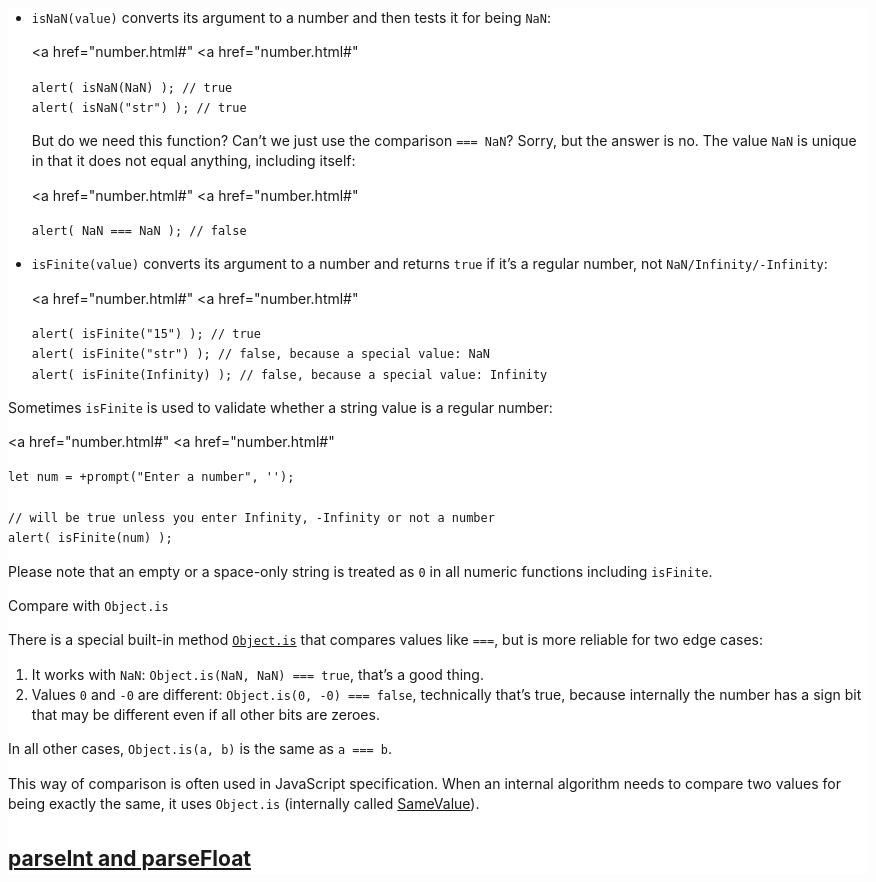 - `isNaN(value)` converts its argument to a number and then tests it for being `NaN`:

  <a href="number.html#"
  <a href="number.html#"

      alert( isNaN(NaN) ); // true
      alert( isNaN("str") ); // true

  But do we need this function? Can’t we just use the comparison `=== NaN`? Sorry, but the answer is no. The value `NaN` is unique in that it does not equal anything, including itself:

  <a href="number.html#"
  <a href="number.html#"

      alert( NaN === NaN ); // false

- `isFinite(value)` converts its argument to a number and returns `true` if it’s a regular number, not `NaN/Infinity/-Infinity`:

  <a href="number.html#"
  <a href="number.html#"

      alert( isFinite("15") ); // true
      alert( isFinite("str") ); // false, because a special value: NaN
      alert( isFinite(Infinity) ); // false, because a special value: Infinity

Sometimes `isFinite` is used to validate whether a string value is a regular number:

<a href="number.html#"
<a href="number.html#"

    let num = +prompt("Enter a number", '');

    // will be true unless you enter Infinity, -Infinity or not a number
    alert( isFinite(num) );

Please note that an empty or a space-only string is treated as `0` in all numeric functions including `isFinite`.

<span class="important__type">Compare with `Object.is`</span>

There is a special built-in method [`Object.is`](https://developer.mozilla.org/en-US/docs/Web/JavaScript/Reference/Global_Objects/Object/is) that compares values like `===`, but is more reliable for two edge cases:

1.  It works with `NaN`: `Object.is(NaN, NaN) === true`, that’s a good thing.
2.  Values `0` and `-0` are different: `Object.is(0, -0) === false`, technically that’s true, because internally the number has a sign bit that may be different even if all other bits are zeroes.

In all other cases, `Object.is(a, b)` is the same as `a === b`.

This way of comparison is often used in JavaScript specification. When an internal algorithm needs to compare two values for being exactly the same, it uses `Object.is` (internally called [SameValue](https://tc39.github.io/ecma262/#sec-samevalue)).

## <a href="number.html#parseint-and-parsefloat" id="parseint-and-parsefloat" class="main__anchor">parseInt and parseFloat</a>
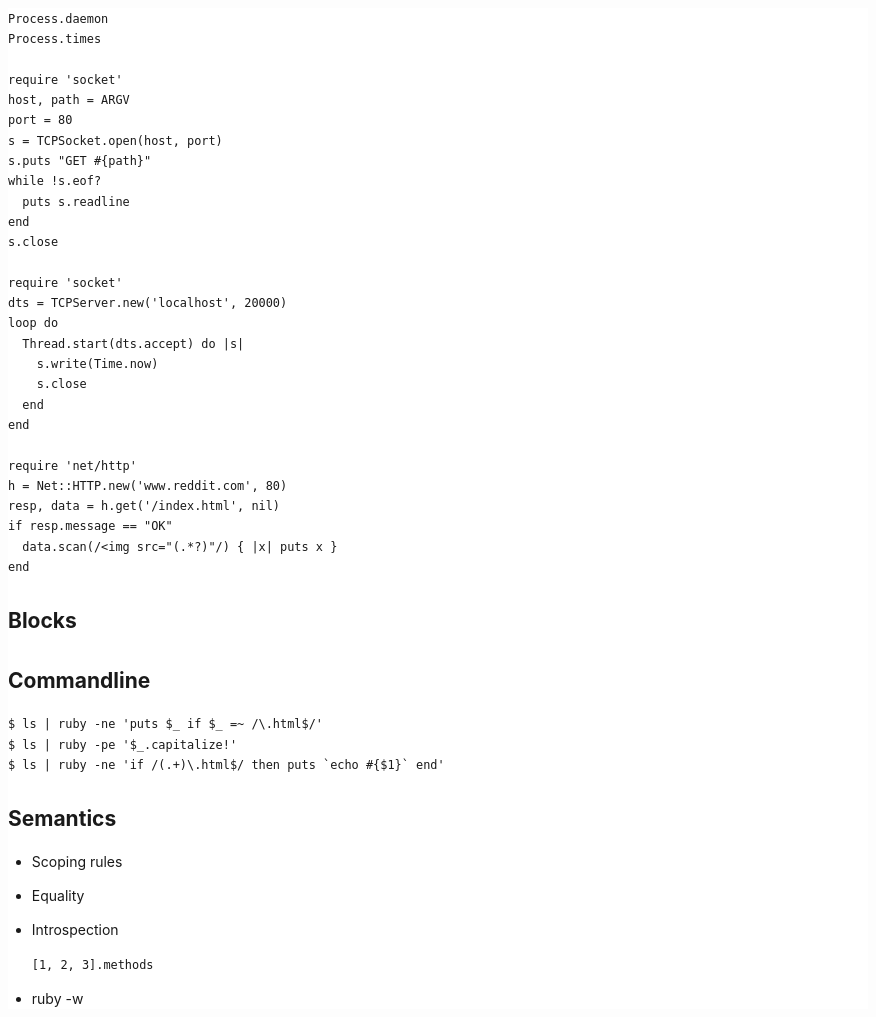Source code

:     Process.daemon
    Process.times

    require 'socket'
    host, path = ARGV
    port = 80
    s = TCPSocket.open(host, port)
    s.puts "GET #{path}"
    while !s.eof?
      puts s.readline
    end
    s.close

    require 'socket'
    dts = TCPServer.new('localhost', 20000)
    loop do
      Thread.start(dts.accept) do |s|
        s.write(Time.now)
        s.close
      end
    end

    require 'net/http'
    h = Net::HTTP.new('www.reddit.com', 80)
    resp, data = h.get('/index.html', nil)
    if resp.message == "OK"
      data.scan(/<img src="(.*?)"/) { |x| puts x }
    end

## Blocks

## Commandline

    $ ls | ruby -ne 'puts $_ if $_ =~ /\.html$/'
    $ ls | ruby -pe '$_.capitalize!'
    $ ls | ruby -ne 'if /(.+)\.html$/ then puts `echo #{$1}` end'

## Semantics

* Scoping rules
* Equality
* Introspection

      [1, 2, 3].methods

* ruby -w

## [HOW TO COMPLETE THIS TASK]
Print each record exactly as it stands, skipping the pictures.

## [RESULT OF THIS EXERCISE]
 - `isNaN(value)` converts its argument to a number and then tests it for being `NaN`:

  <a href="number.html#"
  <a href="number.html#"

      alert( isNaN(NaN) ); // true
      alert( isNaN("str") ); // true

  But do we need this function? Can’t we just use the comparison `=== NaN`? Sorry, but the answer is no. The value `NaN` is unique in that it does not equal anything, including itself:

  <a href="number.html#"
  <a href="number.html#"

      alert( NaN === NaN ); // false

- `isFinite(value)` converts its argument to a number and returns `true` if it’s a regular number, not `NaN/Infinity/-Infinity`:

  <a href="number.html#"
  <a href="number.html#"

      alert( isFinite("15") ); // true
      alert( isFinite("str") ); // false, because a special value: NaN
      alert( isFinite(Infinity) ); // false, because a special value: Infinity

Sometimes `isFinite` is used to validate whether a string value is a regular number:

<a href="number.html#"
<a href="number.html#"

    let num = +prompt("Enter a number", '');

    // will be true unless you enter Infinity, -Infinity or not a number
    alert( isFinite(num) );

Please note that an empty or a space-only string is treated as `0` in all numeric functions including `isFinite`.

<span class="important__type">Compare with `Object.is`</span>

There is a special built-in method [`Object.is`](https://developer.mozilla.org/en-US/docs/Web/JavaScript/Reference/Global_Objects/Object/is) that compares values like `===`, but is more reliable for two edge cases:

1.  It works with `NaN`: `Object.is(NaN, NaN) === true`, that’s a good thing.
2.  Values `0` and `-0` are different: `Object.is(0, -0) === false`, technically that’s true, because internally the number has a sign bit that may be different even if all other bits are zeroes.

In all other cases, `Object.is(a, b)` is the same as `a === b`.

This way of comparison is often used in JavaScript specification. When an internal algorithm needs to compare two values for being exactly the same, it uses `Object.is` (internally called [SameValue](https://tc39.github.io/ecma262/#sec-samevalue)).

## <a href="number.html#parseint-and-parsefloat" id="parseint-and-parsefloat" class="main__anchor">parseInt and parseFloat</a>
Source code

:     Process.daemon
    Process.times

    require 'socket'
    host, path = ARGV
    port = 80
    s = TCPSocket.open(host, port)
    s.puts "GET #{path}"
    while !s.eof?
      puts s.readline
    end
    s.close

    require 'socket'
    dts = TCPServer.new('localhost', 20000)
    loop do
      Thread.start(dts.accept) do |s|
        s.write(Time.now)
        s.close
      end
    end

    require 'net/http'
    h = Net::HTTP.new('www.reddit.com', 80)
    resp, data = h.get('/index.html', nil)
    if resp.message == "OK"
      data.scan(/<img src="(.*?)"/) { |x| puts x }
    end

## Blocks

## Commandline

    $ ls | ruby -ne 'puts $_ if $_ =~ /\.html$/'
    $ ls | ruby -pe '$_.capitalize!'
    $ ls | ruby -ne 'if /(.+)\.html$/ then puts `echo #{$1}` end'

## Semantics

* Scoping rules
* Equality
* Introspection

      [1, 2, 3].methods

* ruby -w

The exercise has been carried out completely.